If someone asked you to list the most sinister developments of our time, I guess a few of us would say the atom bomb, warfare, the HIV virus, global hunger and terrorism.
But what dear readers is even more sinister than disease, destruction and death? Come on, have a guess. Go on, I dare you, don’t go all politically correct on me now. Why, of course! It’s the burka and niqab, the full face veil that some Muslim women wear. Don’t pretend you didn’t want to add that to the list.
Last week, imam Taj Hargey, based in my home city of Oxford, launched a stinging attack on the burka in the Daily Mail, declaring it one of the most “sinister developments of our time”. Hargey’s article was accompanied by lots of dusky looking women covered in niqabs, the burkas were few and far between, but hey, let’s not get stuck on semantics when attacking Muslim women for their choice of clothing.
Hargey wrote: “Everyone in Britain, including Muslims, should oppose the insidious spread of this vile piece of clothing, which imprisons women, threatens social harmony, fuels distrust, has grave health implications and is a potent security risk.” He then declared that as a Muslim man he was launching a campaign to ban the burka. In 2010 the word mansplaining meaning a man compelled to explain or give an opinion about everything – especially to a woman, was included in the New York Times’ words of the year. This is an example of Muslim mansplaining at its finest: man launches campaign in the UK to tell British women what to wear.

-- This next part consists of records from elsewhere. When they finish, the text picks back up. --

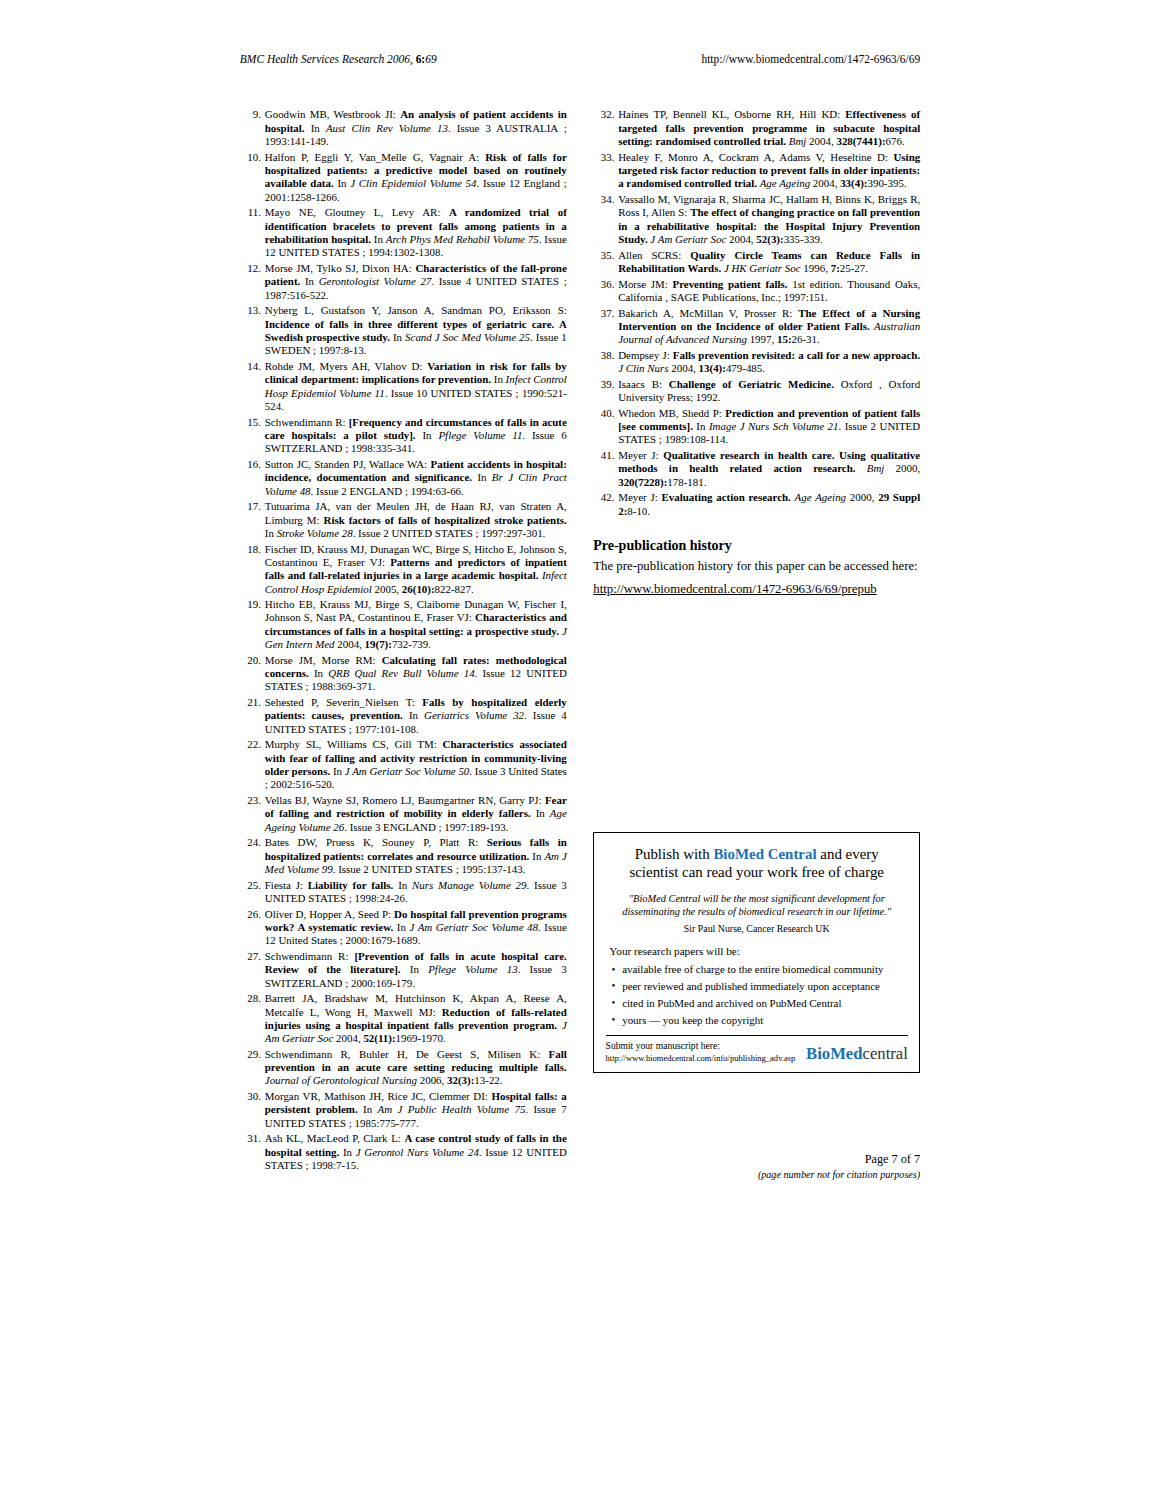BMC Health Services Research 2006, 6: 69
http://www.biomedcentral.com/1472-6963/6/69
Goodwin MB, Westbrook JI: An analysis of patient accidents in hospital. In Aust Clin Rev Volume 13. Issue 3 AUSTRALIA ; 1993:141-149.
Halfon P, Eggli Y, Van_Melle G, Vagnair A: Risk of falls for hospitalized patients: a predictive model based on routinely available data. In J Clin Epidemiol Volume 54. Issue 12 England ; 2001:1258-1266.
Mayo NE, Gloutney L, Levy AR: A randomized trial of identification bracelets to prevent falls among patients in a rehabilitation hospital. In Arch Phys Med Rehabil Volume 75. Issue 12 UNITED STATES ; 1994:1302-1308.
Morse JM, Tylko SJ, Dixon HA: Characteristics of the fall-prone patient. In Gerontologist Volume 27. Issue 4 UNITED STATES ; 1987:516-522.
Nyberg L, Gustafson Y, Janson A, Sandman PO, Eriksson S: Incidence of falls in three different types of geriatric care. A Swedish prospective study. In Scand J Soc Med Volume 25. Issue 1 SWEDEN ; 1997:8-13.
Rohde JM, Myers AH, Vlahov D: Variation in risk for falls by clinical department: implications for prevention. In Infect Control Hosp Epidemiol Volume 11. Issue 10 UNITED STATES ; 1990:521-524.
Schwendimann R: [Frequency and circumstances of falls in acute care hospitals: a pilot study]. In Pflege Volume 11. Issue 6 SWITZERLAND ; 1998:335-341.
Sutton JC, Standen PJ, Wallace WA: Patient accidents in hospital: incidence, documentation and significance. In Br J Clin Pract Volume 48. Issue 2 ENGLAND ; 1994:63-66.
Tutuarima JA, van der Meulen JH, de Haan RJ, van Straten A, Limburg M: Risk factors of falls of hospitalized stroke patients. In Stroke Volume 28. Issue 2 UNITED STATES ; 1997:297-301.
Fischer ID, Krauss MJ, Dunagan WC, Birge S, Hitcho E, Johnson S, Costantinou E, Fraser VJ: Patterns and predictors of inpatient falls and fall-related injuries in a large academic hospital. Infect Control Hosp Epidemiol 2005, 26(10): 822-827.
Hitcho EB, Krauss MJ, Birge S, Claiborne Dunagan W, Fischer I, Johnson S, Nast PA, Costantinou E, Fraser VJ: Characteristics and circumstances of falls in a hospital setting: a prospective study. J Gen Intern Med 2004, 19(7): 732-739.
Morse JM, Morse RM: Calculating fall rates: methodological concerns. In QRB Qual Rev Bull Volume 14. Issue 12 UNITED STATES ; 1988:369-371.
Sehested P, Severin_Nielsen T: Falls by hospitalized elderly patients: causes, prevention. In Geriatrics Volume 32. Issue 4 UNITED STATES ; 1977:101-108.
Murphy SL, Williams CS, Gill TM: Characteristics associated with fear of falling and activity restriction in community-living older persons. In J Am Geriatr Soc Volume 50. Issue 3 United States ; 2002:516-520.
Vellas BJ, Wayne SJ, Romero LJ, Baumgartner RN, Garry PJ: Fear of falling and restriction of mobility in elderly fallers. In Age Ageing Volume 26. Issue 3 ENGLAND ; 1997:189-193.
Bates DW, Pruess K, Souney P, Platt R: Serious falls in hospitalized patients: correlates and resource utilization. In Am J Med Volume 99. Issue 2 UNITED STATES ; 1995:137-143.
Fiesta J: Liability for falls. In Nurs Manage Volume 29. Issue 3 UNITED STATES ; 1998:24-26.
Oliver D, Hopper A, Seed P: Do hospital fall prevention programs work? A systematic review. In J Am Geriatr Soc Volume 48. Issue 12 United States ; 2000:1679-1689.
Schwendimann R: [Prevention of falls in acute hospital care. Review of the literature]. In Pflege Volume 13. Issue 3 SWITZERLAND ; 2000:169-179.
Barrett JA, Bradshaw M, Hutchinson K, Akpan A, Reese A, Metcalfe L, Wong H, Maxwell MJ: Reduction of falls-related injuries using a hospital inpatient falls prevention program. J Am Geriatr Soc 2004, 52(11): 1969-1970.
Schwendimann R, Buhler H, De Geest S, Milisen K: Fall prevention in an acute care setting reducing multiple falls. Journal of Gerontological Nursing 2006, 32(3): 13-22.
Morgan VR, Mathison JH, Rice JC, Clemmer DI: Hospital falls: a persistent problem. In Am J Public Health Volume 75. Issue 7 UNITED STATES ; 1985:775-777.
Ash KL, MacLeod P, Clark L: A case control study of falls in the hospital setting. In J Gerontol Nurs Volume 24. Issue 12 UNITED STATES ; 1998:7-15.
Haines TP, Bennell KL, Osborne RH, Hill KD: Effectiveness of targeted falls prevention programme in subacute hospital setting: randomised controlled trial. Bmj 2004, 328(7441): 676.
Healey F, Monro A, Cockram A, Adams V, Heseltine D: Using targeted risk factor reduction to prevent falls in older inpatients: a randomised controlled trial. Age Ageing 2004, 33(4): 390-395.
Vassallo M, Vignaraja R, Sharma JC, Hallam H, Binns K, Briggs R, Ross I, Allen S: The effect of changing practice on fall prevention in a rehabilitative hospital: the Hospital Injury Prevention Study. J Am Geriatr Soc 2004, 52(3): 335-339.
Allen SCRS: Quality Circle Teams can Reduce Falls in Rehabilitation Wards. J HK Geriatr Soc 1996, 7: 25-27.
Morse JM: Preventing patient falls. 1st edition. Thousand Oaks, California , SAGE Publications, Inc.; 1997:151.
Bakarich A, McMillan V, Prosser R: The Effect of a Nursing Intervention on the Incidence of older Patient Falls. Australian Journal of Advanced Nursing 1997, 15: 26-31.
Dempsey J: Falls prevention revisited: a call for a new approach. J Clin Nurs 2004, 13(4): 479-485.
Isaacs B: Challenge of Geriatric Medicine. Oxford , Oxford University Press; 1992.
Whedon MB, Shedd P: Prediction and prevention of patient falls [see comments]. In Image J Nurs Sch Volume 21. Issue 2 UNITED STATES ; 1989:108-114.
Meyer J: Qualitative research in health care. Using qualitative methods in health related action research. Bmj 2000, 320(7228): 178-181.
Meyer J: Evaluating action research. Age Ageing 2000, 29 Suppl 2: 8-10.
Pre-publication history
The pre-publication history for this paper can be accessed here:
http://www.biomedcentral.com/1472-6963/6/69/prepub
Publish with BioMed Central and every
scientist can read your work free of charge
"BioMed Central will be the most significant development for disseminating the results of biomedical research in our lifetime."
Sir Paul Nurse, Cancer Research UK
Your research papers will be:
available free of charge to the entire biomedical community
peer reviewed and published immediately upon acceptance
cited in PubMed and archived on PubMed Central
yours — you keep the copyright
Submit your manuscript here:
http://www.biomedcentral.com/info/publishing_adv.asp
BioMedcentral
Page 7 of 7
(page number not for citation purposes)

Earlier this month the European Court of Human Rights upheld a ban on the niqab imposed by the French government in 2010 which makes it illegal for all face coverings to be worn in public. There are no official figures on the numbers of Muslim women in the UK who wear the niqab, but they are a very small minority among the UK’s 3.3 million Muslims. A minority within a minority. What I don’t understand is why so many people are obsessed with Muslim women’s wardrobes? It’s time for the Muslim mansplainers, many so called liberal, white feminists and other members of the “save Muslim women” circus to step out of Muslim women’s wardrobes and let us, Muslim women, decide how we choose to dress.
Karimah Bint Dawoud lives in west London and is a former model who has graced catwalks in Paris, Zurich and around the world, working with international fashion brands. Karimah is now training to be a Muslim chaplain and runs her own business. She chose to wear the niqab for three years and now, because of her work as a chaplain, she’s decided not to.
“I’m very pragmatic about my approach to the niqab. I used to wear it and now I don’t. My choice to put it on and take it off are personal. However, even now I wear the niaqb from time to time. If I’m travelling late at night by myself in an area where I don’t feel safe, I will wear the niqab.
“As a former model, I know all about the objectification of women by all cultures, this is not unique to one group of people or one faith group. it’s a fact, society, patriarchal societies continues to objectify women. I feel the niqab offers me protection. It means that I am not being viewed for the way I look by men. I like that. It means I have total control over how I am seen and viewed by men.
“As a Muslim woman, my choice of clothing has never stopped me from doing anything I want to do with my life. I do not need a man, a Muslim or non-Muslim man to tell me how to dress. In fact I dare any man to even think about telling me how to dress.”
Karimah says it’s not easy for British Muslims to wear the niqab but having a sense of humour always helps. “I was in the supermarket wearing my niqab and abaya (long Islamic gown) when an English man and his son spotted me in one of the aisles. He shouted at his son: ‘Oh look, Batman has shown up!’ They started laughing loudly at me. I walked over to the man and said: ‘Hi, you know what? Every time I come in here to shop I keep an eye out for Robin, but I never find him. I’m always so disappointed.’ At first the men looked confused and then they laughed. They clearly didn’t expect that from me. Later I heard the man’s son say: ‘Leave her alone.’ ”
Jokes asides, data released last month by Teeside University and the Islamophobia monitoring group Tell MAMA (Measuring Anti-Muslim Attacks) showed more than half of Islamophobic attacks in Britain are committed against women, targeted because they are wearing clothing associated with Islam. Victims reported a total of 734 incidents to the hotline between the start of May last year and 28 February 2014, broken down into 599 incidents of online abuse and 135 offline attacks – an increase of almost 20% on the same period the previous year. In May a Saudi Arabian Nahid Almanea was stabbed to death in Essex. Police released a statement saying they suspected she may have been attacked because she was wearing an abaya.
This continuing targeting of a minority of women for the way they dress feeds into the hysteria and misinformation about Muslims which fuels an increase in hate crime. It’s tiresome and dangerous. To suggest a Muslim woman’s choice of clothing – and, yes, I am focusing on the women who chose to wear the niqab – is in some way threatening the fabric of society is absurd.